Из огня да в полымя | страница 5
Вернувшись как-то вечером с прогулки, я принесла в избу полные корзины малины и черники. Мама сушила травы, а папа корпел над лекарством.
— Мне всё время кажется, что ещё чуть-чуть, и я, наконец-то, доберусь до края леса, — весело щебетала я, перемывая ягоды в огромной глиняной посудине, — Но он будто бесконечен… а ты знаешь, мама, что там — за лесом?
— Мир, — та пожимала плечами, ласково глядя на меня болотно-зелёными глазами, — но не такой, к какому мы привыкли. Жестокий. Люди там другие, другая жизнь. Не думай об этом, Эва… Лес нас бережёт и кормит. Иного не надо.
Я покорно кивала. Неизвестный мир манил, но пугал. И, конечно, я уже не представляла себе жизни без леса. Ведь я — его дитя, его выкормыш, он — моя стихия и благодать. Неотъемлемые части единого целого, словно бы с одой душой на двоих…
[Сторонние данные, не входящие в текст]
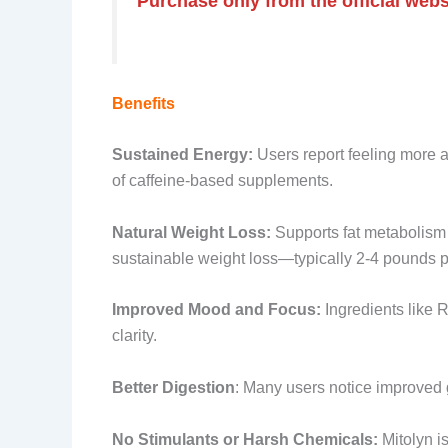
Purchase only from the official websi
Benefits
Sustained Energy:
Users report feeling more a
of caffeine-based supplements.
Natural Weight Loss:
Supports fat metabolism b
sustainable weight loss—typically 2-4 pounds p
Improved Mood and Focus:
Ingredients like
clarity.
Better Digestion
: Many users notice improved g
No Stimulants or Harsh Chemicals:
Mitolyn is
Мои родители были почитаемы на селе, хотя их союз считали странным. Ну да, ещё бы: папа, его все зовут просто Джон, был десятым ребёнком в такой же бедной семье, но из города. Не знаю, как ему это удалось, однако он познал грамоту и науки, которым впоследствии обучил и меня. Умный, усидчивый и целеустремлённый, он посвящал себя помощи людям, видя, что те сотнями мрут от эпидемий. Он никогда не верил в Бога, искренне призирая какой-то фанатизм — непонятное слово, сказанное им при мне лишь однажды. Я так и не смогла узнать, почему ему пришлось бежать, но, так или иначе, лет в двадцать семь он оказался здесь, в нашем захолустье. Люди приняли молодого лекаря с распростёртыми объятьями, как Божий дар. Здесь же он повстречал маму.
Мама моя была внебрачной дочерью барона, в чьи владения входила наша деревенька. Её воспитывала кормилица в замке отца, однако с детства девочка была странной. Люди очень боятся странностей, потому к десяти маминым годам дедушка сослал маму с кормилицей сюда, чтобы уберечься от слухов. А здесь мама сразу почувствовала себя как дома — лес принял её, как и меня. Она знала все его тайны и любила, берегла. Люди обращались к ней за помощью, зная, что она поможет, хотя и боялись её до одури, крестясь всякий раз, как увидят.
Я не всегда могла её понять. Про таких говорят «не от мира сего». Но она любила меня и папу, а мы — её. И ничего не было важнее этого. На «странности» жены папа просто не обращал внимания. Счастье. Да, мы были счастливы, несмотря на голод, что заставал не раз зимой.
Каждый год к нам приезжали торговцы, купцы из города. Тогда начиналась весёлая ярмарка, где нам, юрким детям, постоянно что-нибудь перепадало. Я обожала эти времена из года в год. Пока однажды, когда мне исполнилось одиннадцать, к нам не заехали инквизиторы.